If we find uncertainty and threats - and the related need to decide how to react to them - unpleasant, it should be no surprise that we also find environments in which we don't have to deal with these things more amenable. This is what a lot of rituals and religious practices do: they set up a programme of repetitive movements or phrases, repeated over time, which are almost completely predictable. That predictability removes any uncertainty. It removes any threats. And it removes the need for us to make, or take, any decisions.

The problem is, we actually like making decisions. More precisely, though we don't always enjoy the actual experience of having to make our minds up, especially when there's a lot at stake, we like being able to make decisions for ourselves, especially when there's a lot at stake.

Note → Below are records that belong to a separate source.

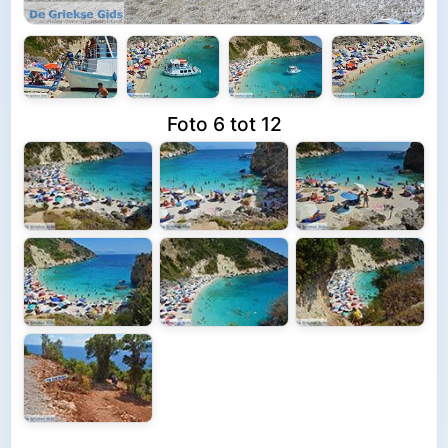
Foto 6 tot 12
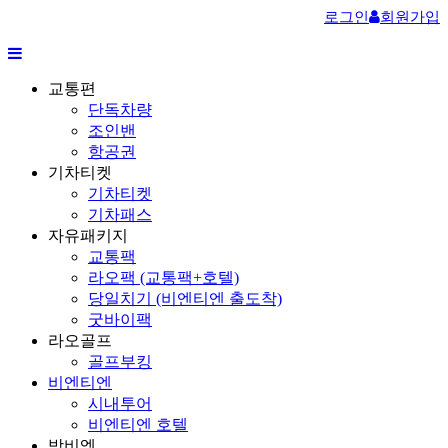
로그인
회원가입
교통편
단독차량
조인밴
항공권
기차티켓
기차티켓
기차패스
자유패키지
교통팩
라오팩 (교통팩+호텔)
당일치기 (비엔티엔 출도착)
굿바이팩
라오골프
골프부킹
비엔티엔
시내투어
비엔티엔 호텔
방비엥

That's basically what autonomy or freedom is, something people often want to defend, even to the point of extreme hardship or death.

This, then, is what makes chess stressful and the Eucharist not. One presents us with threats (even if of a purely intellectual kind) and forces to make a series of difficult decisions quickly. The other temporarily suspends our decision-making, banishes all threats, does away with uncertainty. The philosopher Schopenhauer thought that this is also why we enjoy music. Listening to a sequence of notes, in fact, involves even less activity on our part. It is, in a sense, pure ritual.

But it also involves a suspension of our agency. And agency or autonomy, as we've seen, is also something we want. It's crucial, then, to find a balance between activities that allow us to rest by putting our agency in cold-storage, and those that force us to do things in the world - stressful as that is. And it might be crucial not just for individuals, but also for societies.

That's not just because both things are good, but because in this as in other contexts, rest, besides being pleasant in itself, improves and freshens action, and action, in the final analysis, is what life is made of. Occasionally surrendering our freedom - if only in specific, tightly-constrained ways - might allow us to defend and exercise it all the more energetically.